Currently, the MG is treated principally aiming to improve the muscle weakness, achieve the disease remission, minimize the drug-induced side effect, and slow or prevent the progression of MG.[ It includes uses of acetylcholinesterase inhibitors and immune modulating agents of corticosteroids as well as immunosuppressive therapy. A20 is known as a potent inhibitor of NF-κB signaling pathway that may take an effort in the treatment.[ On the other hand, although patients’ cells show increased expression of NF-κB-mediated proinflammatory cytokines, the TNFAIP3 mutant truncated proteins are likely to act by haplosufficiency since they do not exert a dominant-negative effect in overexpression experiment.[ The current observations in our study may offer an opportunity to well understand the mechanisms of MG development and furthermore take proper medical actions to the MG treatments with different clinical features.

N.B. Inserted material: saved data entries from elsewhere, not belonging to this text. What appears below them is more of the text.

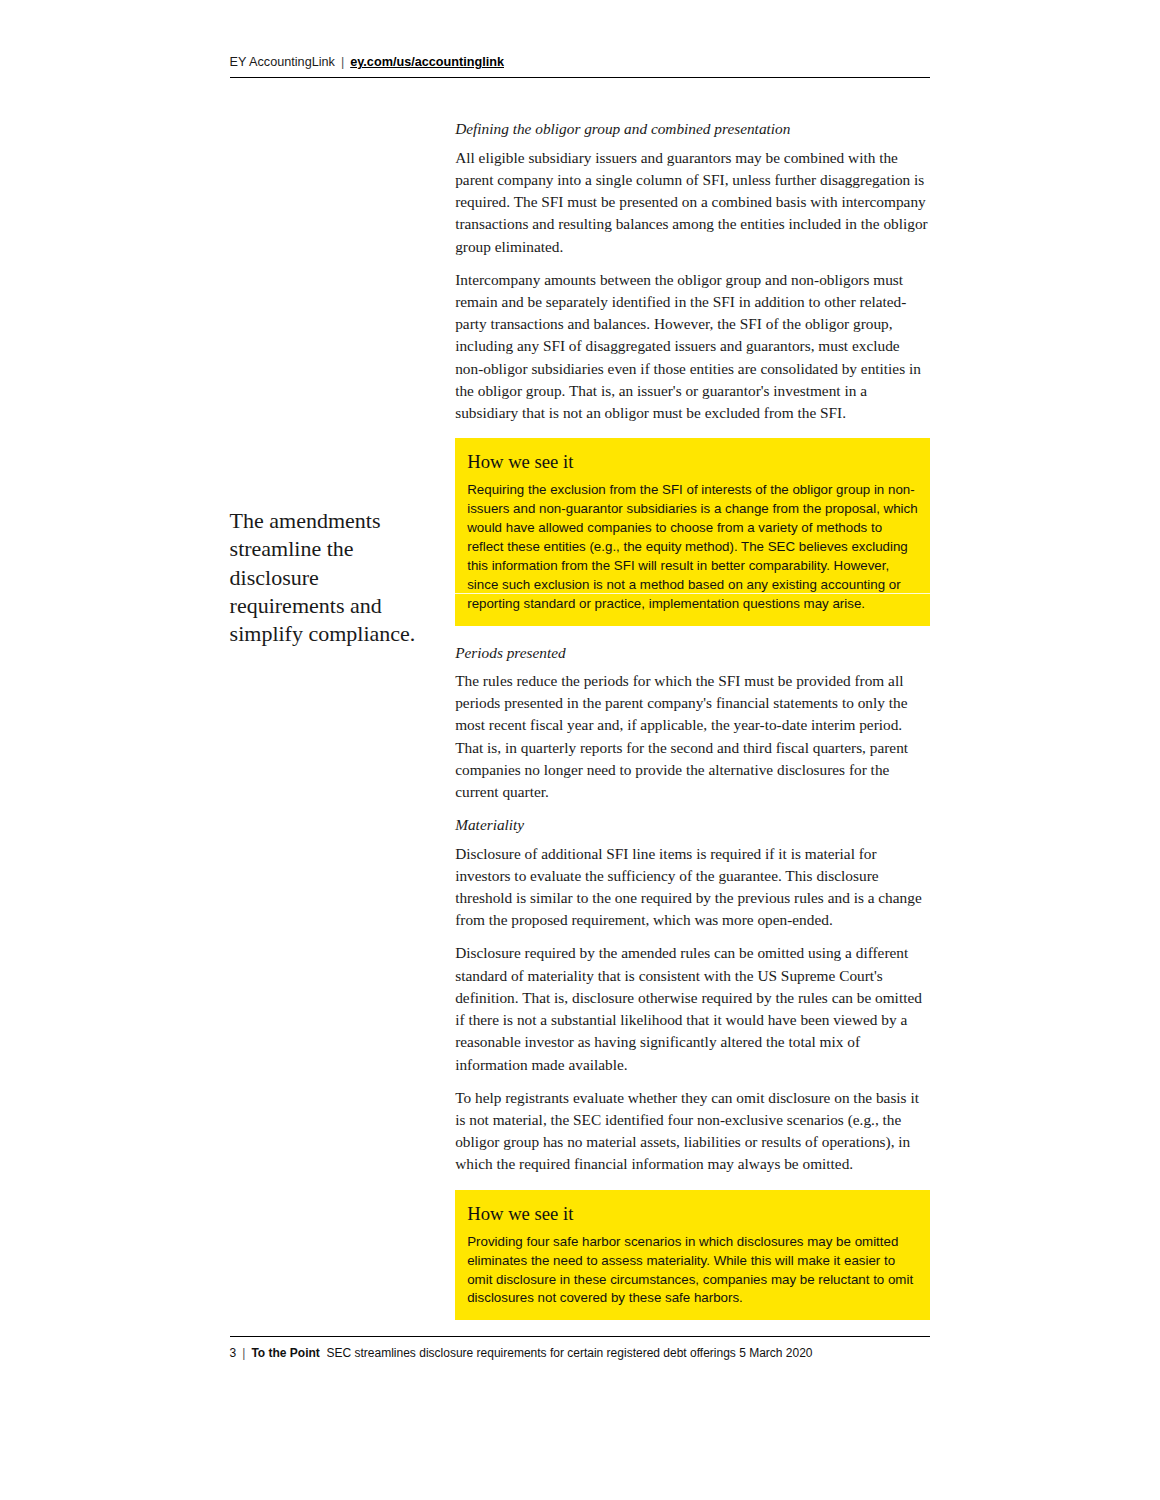EY AccountingLink|ey.com/us/accountinglink
The amendments streamline the disclosure requirements and simplify compliance.
Defining the obligor group and combined presentation
All eligible subsidiary issuers and guarantors may be combined with the parent company into a single column of SFI, unless further disaggregation is required. The SFI must be presented on a combined basis with intercompany transactions and resulting balances among the entities included in the obligor group eliminated.
Intercompany amounts between the obligor group and non-obligors must remain and be separately identified in the SFI in addition to other related-party transactions and balances. However, the SFI of the obligor group, including any SFI of disaggregated issuers and guarantors, must exclude non-obligor subsidiaries even if those entities are consolidated by entities in the obligor group. That is, an issuer's or guarantor's investment in a subsidiary that is not an obligor must be excluded from the SFI.
How we see it
Requiring the exclusion from the SFI of interests of the obligor group in non-issuers and non-guarantor subsidiaries is a change from the proposal, which would have allowed companies to choose from a variety of methods to reflect these entities (e.g., the equity method). The SEC believes excluding this information from the SFI will result in better comparability. However, since such exclusion is not a method based on any existing accounting or reporting standard or practice, implementation questions may arise.
Periods presented
The rules reduce the periods for which the SFI must be provided from all periods presented in the parent company's financial statements to only the most recent fiscal year and, if applicable, the year-to-date interim period. That is, in quarterly reports for the second and third fiscal quarters, parent companies no longer need to provide the alternative disclosures for the current quarter.
Materiality
Disclosure of additional SFI line items is required if it is material for investors to evaluate the sufficiency of the guarantee. This disclosure threshold is similar to the one required by the previous rules and is a change from the proposed requirement, which was more open-ended.
Disclosure required by the amended rules can be omitted using a different standard of materiality that is consistent with the US Supreme Court's definition. That is, disclosure otherwise required by the rules can be omitted if there is not a substantial likelihood that it would have been viewed by a reasonable investor as having significantly altered the total mix of information made available.
To help registrants evaluate whether they can omit disclosure on the basis it is not material, the SEC identified four non-exclusive scenarios (e.g., the obligor group has no material assets, liabilities or results of operations), in which the required financial information may always be omitted.
How we see it
Providing four safe harbor scenarios in which disclosures may be omitted eliminates the need to assess materiality. While this will make it easier to omit disclosure in these circumstances, companies may be reluctant to omit disclosures not covered by these safe harbors.
3|To the Point SEC streamlines disclosure requirements for certain registered debt offerings 5 March 2020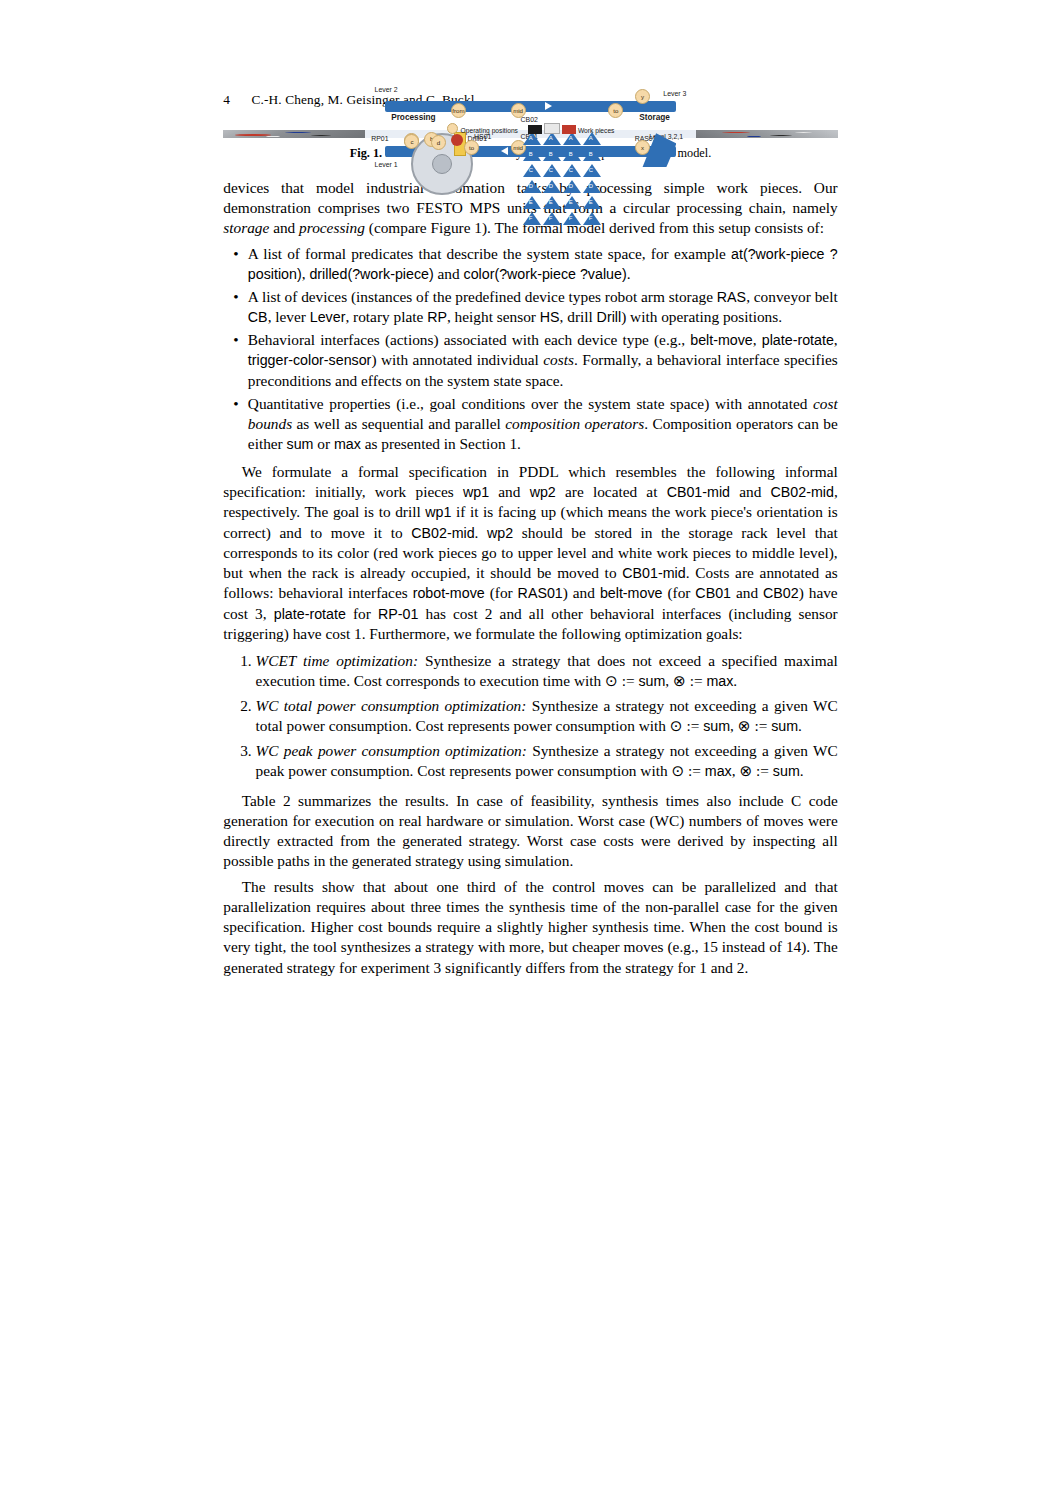4 C.-H. Cheng, M. Geisinger and C. Buckl
CB01
CB02
Lever 1
Lever 2
Lever 3
RP01
HS01
Drill01
RAS01
Level 3,2,1
mid
to
x
y
to
mid
from
a
b
c
d
A
A
A
A
B
B
B
B
C
C
C
C
D
D
D
D
E
E
E
E
F
F
F
F
Processing Storage
Operating positions Work pieces
Fig. 1. FESTO MPS automation system and its simplified abstract model.
devices that model industrial automation tasks by processing simple work pieces. Our demonstration comprises two FESTO MPS units that form a circular processing chain, namely storage and processing (compare Figure 1). The formal model derived from this setup consists of:
A list of formal predicates that describe the system state space, for example at(?work-piece ?position), drilled(?work-piece) and color(?work-piece ?value).
A list of devices (instances of the predefined device types robot arm storage RAS, conveyor belt CB, lever Lever, rotary plate RP, height sensor HS, drill Drill) with operating positions.
Behavioral interfaces (actions) associated with each device type (e.g., belt-move, plate-rotate, trigger-color-sensor) with annotated individual costs. Formally, a behavioral interface specifies preconditions and effects on the system state space.
Quantitative properties (i.e., goal conditions over the system state space) with annotated cost bounds as well as sequential and parallel composition operators. Composition operators can be either sum or max as presented in Section 1.
We formulate a formal specification in PDDL which resembles the following informal specification: initially, work pieces wp1 and wp2 are located at CB01-mid and CB02-mid, respectively. The goal is to drill wp1 if it is facing up (which means the work piece's orientation is correct) and to move it to CB02-mid. wp2 should be stored in the storage rack level that corresponds to its color (red work pieces go to upper level and white work pieces to middle level), but when the rack is already occupied, it should be moved to CB01-mid. Costs are annotated as follows: behavioral interfaces robot-move (for RAS01) and belt-move (for CB01 and CB02) have cost 3, plate-rotate for RP-01 has cost 2 and all other behavioral interfaces (including sensor triggering) have cost 1. Furthermore, we formulate the following optimization goals:
WCET time optimization: Synthesize a strategy that does not exceed a specified maximal execution time. Cost corresponds to execution time with ⊙ := sum, ⊗ := max.
WC total power consumption optimization: Synthesize a strategy not exceeding a given WC total power consumption. Cost represents power consumption with ⊙ := sum, ⊗ := sum.
WC peak power consumption optimization: Synthesize a strategy not exceeding a given WC peak power consumption. Cost represents power consumption with ⊙ := max, ⊗ := sum.
Table 2 summarizes the results. In case of feasibility, synthesis times also include C code generation for execution on real hardware or simulation. Worst case (WC) numbers of moves were directly extracted from the generated strategy. Worst case costs were derived by inspecting all possible paths in the generated strategy using simulation.
The results show that about one third of the control moves can be parallelized and that parallelization requires about three times the synthesis time of the non-parallel case for the given specification. Higher cost bounds require a slightly higher synthesis time. When the cost bound is very tight, the tool synthesizes a strategy with more, but cheaper moves (e.g., 15 instead of 14). The generated strategy for experiment 3 significantly differs from the strategy for 1 and 2.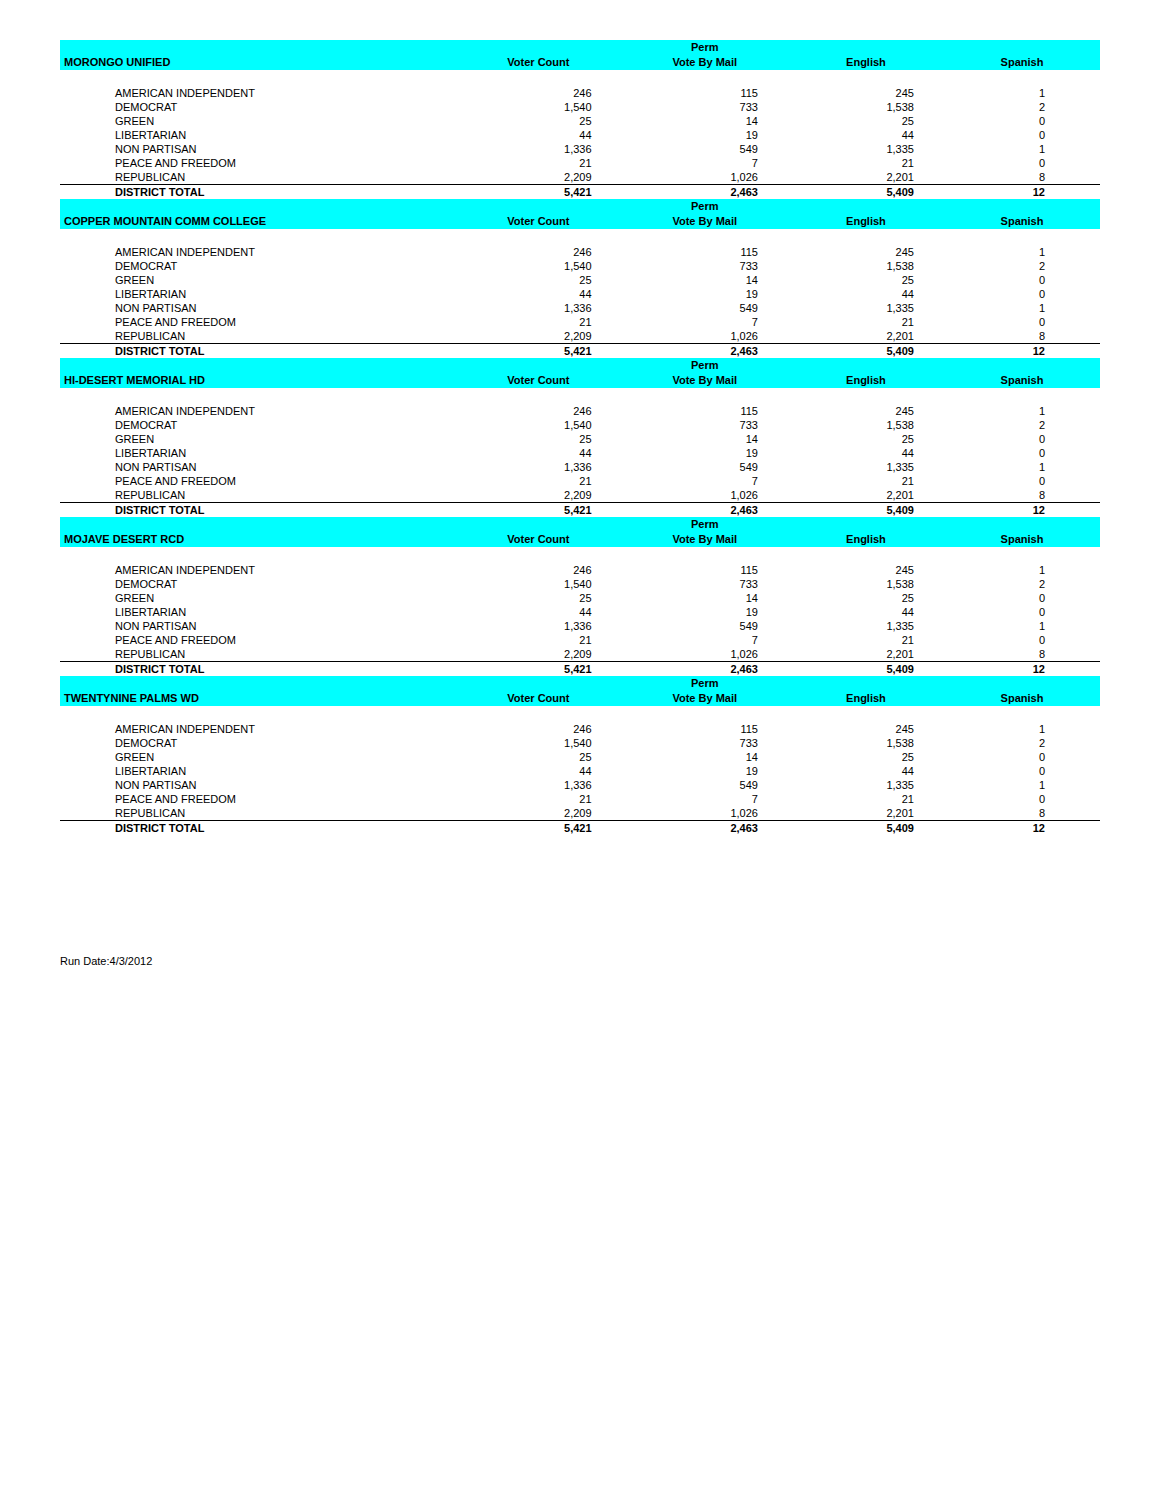| | | Perm | | |
| MORONGO UNIFIED | Voter Count | Vote By Mail | English | Spanish |
| AMERICAN INDEPENDENT | 246 | 115 | 245 | 1 |
| DEMOCRAT | 1,540 | 733 | 1,538 | 2 |
| GREEN | 25 | 14 | 25 | 0 |
| LIBERTARIAN | 44 | 19 | 44 | 0 |
| NON PARTISAN | 1,336 | 549 | 1,335 | 1 |
| PEACE AND FREEDOM | 21 | 7 | 21 | 0 |
| REPUBLICAN | 2,209 | 1,026 | 2,201 | 8 |
| DISTRICT TOTAL | 5,421 | 2,463 | 5,409 | 12 |
| | | Perm | | |
| COPPER MOUNTAIN COMM COLLEGE | Voter Count | Vote By Mail | English | Spanish |
| AMERICAN INDEPENDENT | 246 | 115 | 245 | 1 |
| DEMOCRAT | 1,540 | 733 | 1,538 | 2 |
| GREEN | 25 | 14 | 25 | 0 |
| LIBERTARIAN | 44 | 19 | 44 | 0 |
| NON PARTISAN | 1,336 | 549 | 1,335 | 1 |
| PEACE AND FREEDOM | 21 | 7 | 21 | 0 |
| REPUBLICAN | 2,209 | 1,026 | 2,201 | 8 |
| DISTRICT TOTAL | 5,421 | 2,463 | 5,409 | 12 |
| | | Perm | | |
| HI-DESERT MEMORIAL HD | Voter Count | Vote By Mail | English | Spanish |
| AMERICAN INDEPENDENT | 246 | 115 | 245 | 1 |
| DEMOCRAT | 1,540 | 733 | 1,538 | 2 |
| GREEN | 25 | 14 | 25 | 0 |
| LIBERTARIAN | 44 | 19 | 44 | 0 |
| NON PARTISAN | 1,336 | 549 | 1,335 | 1 |
| PEACE AND FREEDOM | 21 | 7 | 21 | 0 |
| REPUBLICAN | 2,209 | 1,026 | 2,201 | 8 |
| DISTRICT TOTAL | 5,421 | 2,463 | 5,409 | 12 |
| | | Perm | | |
| MOJAVE DESERT RCD | Voter Count | Vote By Mail | English | Spanish |
| AMERICAN INDEPENDENT | 246 | 115 | 245 | 1 |
| DEMOCRAT | 1,540 | 733 | 1,538 | 2 |
| GREEN | 25 | 14 | 25 | 0 |
| LIBERTARIAN | 44 | 19 | 44 | 0 |
| NON PARTISAN | 1,336 | 549 | 1,335 | 1 |
| PEACE AND FREEDOM | 21 | 7 | 21 | 0 |
| REPUBLICAN | 2,209 | 1,026 | 2,201 | 8 |
| DISTRICT TOTAL | 5,421 | 2,463 | 5,409 | 12 |
| | | Perm | | |
| TWENTYNINE PALMS WD | Voter Count | Vote By Mail | English | Spanish |
| AMERICAN INDEPENDENT | 246 | 115 | 245 | 1 |
| DEMOCRAT | 1,540 | 733 | 1,538 | 2 |
| GREEN | 25 | 14 | 25 | 0 |
| LIBERTARIAN | 44 | 19 | 44 | 0 |
| NON PARTISAN | 1,336 | 549 | 1,335 | 1 |
| PEACE AND FREEDOM | 21 | 7 | 21 | 0 |
| REPUBLICAN | 2,209 | 1,026 | 2,201 | 8 |
| DISTRICT TOTAL | 5,421 | 2,463 | 5,409 | 12 |
Run Date:4/3/2012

In summary, this study demonstrates that the rs7749323 in the TNFAIP3 gene is strongly associated with the LOMG (with positive AChR Ab but without thymoma). Considering the association of TNFAIP3 SNPs with the RA and SLE as well as other autoimmune diseases, it is believed that the genetic variations of the TNFAIP3 gene may play an important role in the susceptibility of LOMG. It is also suggested to perform a furthermore study with a large number of cohort as well as more candidates of SNP to elucidate the effect of variation in the genes of TNFAIP3 pathway on the susceptibility of MG.